I left that decadent apartment last April and moved in with my friend Ami and her two children for two months. There, I lived in the sunroom with glass French doors on the east and west sides, opening to the kitchen and the back deck. The walls were painted a bright turquoise. From this room, I tasted again what it was like to live with people I loved, to share coffee in the morning, to play legos at the breakfast table. Ami let me stay for free so I could save money for my unknown, career-less future, which was the beginning of a huge leap for me in accepting and receiving others freely given generosity. I didn’t have anything to prove, and I was in a situation where I had to accept other’s kindnesses – quite similar to how I continue to find myself here in Big Sur.
As I roll along in my 29th year, having lived so many different ways and in different structures, I am finding that there is not just one that is right, and even my favorite ones are not right all the time.

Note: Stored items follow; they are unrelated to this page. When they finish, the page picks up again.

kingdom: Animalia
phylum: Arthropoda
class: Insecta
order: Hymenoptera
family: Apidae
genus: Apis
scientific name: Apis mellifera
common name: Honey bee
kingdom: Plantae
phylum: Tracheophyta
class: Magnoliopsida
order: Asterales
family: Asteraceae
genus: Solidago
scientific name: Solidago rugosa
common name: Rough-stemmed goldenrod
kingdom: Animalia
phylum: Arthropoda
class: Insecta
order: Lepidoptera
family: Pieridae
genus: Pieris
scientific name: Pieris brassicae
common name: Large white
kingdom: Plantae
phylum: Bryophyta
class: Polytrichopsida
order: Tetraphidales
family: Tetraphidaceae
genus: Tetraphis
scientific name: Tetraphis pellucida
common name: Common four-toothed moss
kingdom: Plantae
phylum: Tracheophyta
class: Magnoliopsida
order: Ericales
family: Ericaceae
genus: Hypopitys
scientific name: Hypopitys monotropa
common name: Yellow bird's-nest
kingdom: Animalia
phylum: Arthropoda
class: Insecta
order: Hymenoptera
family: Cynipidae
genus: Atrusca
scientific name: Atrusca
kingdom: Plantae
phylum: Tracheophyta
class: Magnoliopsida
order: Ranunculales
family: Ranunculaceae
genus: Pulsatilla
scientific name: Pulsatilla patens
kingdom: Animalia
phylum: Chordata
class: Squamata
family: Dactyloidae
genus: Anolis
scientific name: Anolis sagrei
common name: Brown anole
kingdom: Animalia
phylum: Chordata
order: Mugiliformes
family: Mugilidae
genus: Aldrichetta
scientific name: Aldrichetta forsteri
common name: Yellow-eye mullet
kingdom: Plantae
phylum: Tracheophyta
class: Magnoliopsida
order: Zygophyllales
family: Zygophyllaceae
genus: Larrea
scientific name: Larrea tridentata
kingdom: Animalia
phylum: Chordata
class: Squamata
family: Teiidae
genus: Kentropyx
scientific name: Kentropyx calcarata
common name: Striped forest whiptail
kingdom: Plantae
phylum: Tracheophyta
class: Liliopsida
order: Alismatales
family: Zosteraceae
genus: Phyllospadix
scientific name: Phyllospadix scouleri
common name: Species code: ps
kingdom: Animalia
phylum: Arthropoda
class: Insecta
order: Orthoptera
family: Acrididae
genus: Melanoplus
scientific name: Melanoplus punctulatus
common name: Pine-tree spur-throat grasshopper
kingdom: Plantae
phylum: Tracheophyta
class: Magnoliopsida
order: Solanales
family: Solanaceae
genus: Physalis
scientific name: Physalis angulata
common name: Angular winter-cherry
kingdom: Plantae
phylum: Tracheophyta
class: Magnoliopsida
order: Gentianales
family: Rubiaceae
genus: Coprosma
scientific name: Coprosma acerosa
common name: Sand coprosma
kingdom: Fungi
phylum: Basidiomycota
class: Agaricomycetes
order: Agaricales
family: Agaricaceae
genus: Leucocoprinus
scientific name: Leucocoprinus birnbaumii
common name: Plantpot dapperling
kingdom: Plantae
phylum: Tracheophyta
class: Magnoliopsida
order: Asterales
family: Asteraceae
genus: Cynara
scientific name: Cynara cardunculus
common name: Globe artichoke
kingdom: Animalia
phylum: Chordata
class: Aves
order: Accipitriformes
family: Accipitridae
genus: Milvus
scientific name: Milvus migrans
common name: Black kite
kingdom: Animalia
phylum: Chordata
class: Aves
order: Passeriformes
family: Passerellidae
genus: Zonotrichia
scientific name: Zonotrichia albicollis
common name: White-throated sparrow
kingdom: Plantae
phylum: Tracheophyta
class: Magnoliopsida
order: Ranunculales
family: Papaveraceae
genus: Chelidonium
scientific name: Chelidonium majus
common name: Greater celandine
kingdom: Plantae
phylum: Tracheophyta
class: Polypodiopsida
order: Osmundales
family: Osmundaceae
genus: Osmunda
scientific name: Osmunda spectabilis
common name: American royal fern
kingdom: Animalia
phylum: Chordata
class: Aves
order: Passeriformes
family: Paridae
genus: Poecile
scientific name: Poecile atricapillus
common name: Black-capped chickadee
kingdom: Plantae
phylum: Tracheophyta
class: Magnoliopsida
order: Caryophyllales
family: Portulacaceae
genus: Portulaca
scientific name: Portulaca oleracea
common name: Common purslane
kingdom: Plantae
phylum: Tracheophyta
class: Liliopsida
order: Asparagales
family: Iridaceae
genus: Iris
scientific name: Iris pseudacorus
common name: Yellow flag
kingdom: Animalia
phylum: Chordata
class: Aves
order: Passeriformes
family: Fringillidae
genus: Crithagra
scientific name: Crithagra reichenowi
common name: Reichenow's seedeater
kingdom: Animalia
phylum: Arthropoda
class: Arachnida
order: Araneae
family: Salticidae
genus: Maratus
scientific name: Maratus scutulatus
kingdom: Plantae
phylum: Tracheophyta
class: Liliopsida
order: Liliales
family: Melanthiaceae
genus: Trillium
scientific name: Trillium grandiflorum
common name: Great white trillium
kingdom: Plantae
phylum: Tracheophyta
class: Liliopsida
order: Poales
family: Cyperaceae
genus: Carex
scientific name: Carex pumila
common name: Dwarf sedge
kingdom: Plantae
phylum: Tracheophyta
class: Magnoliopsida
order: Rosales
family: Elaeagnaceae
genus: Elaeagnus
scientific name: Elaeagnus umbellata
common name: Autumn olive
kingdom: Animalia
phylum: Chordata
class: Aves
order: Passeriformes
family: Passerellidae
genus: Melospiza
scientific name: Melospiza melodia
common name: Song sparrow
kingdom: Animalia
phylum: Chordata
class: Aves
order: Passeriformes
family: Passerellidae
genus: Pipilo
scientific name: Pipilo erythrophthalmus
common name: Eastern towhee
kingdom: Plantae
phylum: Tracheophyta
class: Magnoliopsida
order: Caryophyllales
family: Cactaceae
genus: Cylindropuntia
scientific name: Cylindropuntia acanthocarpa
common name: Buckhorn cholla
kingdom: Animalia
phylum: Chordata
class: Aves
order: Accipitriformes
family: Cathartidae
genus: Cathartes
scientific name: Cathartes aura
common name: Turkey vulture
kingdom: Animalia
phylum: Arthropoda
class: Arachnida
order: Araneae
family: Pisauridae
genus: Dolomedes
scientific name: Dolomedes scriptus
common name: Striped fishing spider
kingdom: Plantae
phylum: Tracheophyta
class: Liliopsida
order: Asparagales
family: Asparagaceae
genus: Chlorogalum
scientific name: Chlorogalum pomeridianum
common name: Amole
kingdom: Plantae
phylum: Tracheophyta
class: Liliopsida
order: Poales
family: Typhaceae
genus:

Secretly grinding coffee and sneaking up the road to the vacationing neighbors’ is a fine way to deal with my desire for a place of my own in the early mornings. I find, it only makes me better during the rest of the day – better at participating in life on the ranch, where giving and accepting kindnesses is the name of the game.
Love love love that you are indulging in the triple layer chocolate cake in new and different ways in this adventure of life. XO to the moon and back.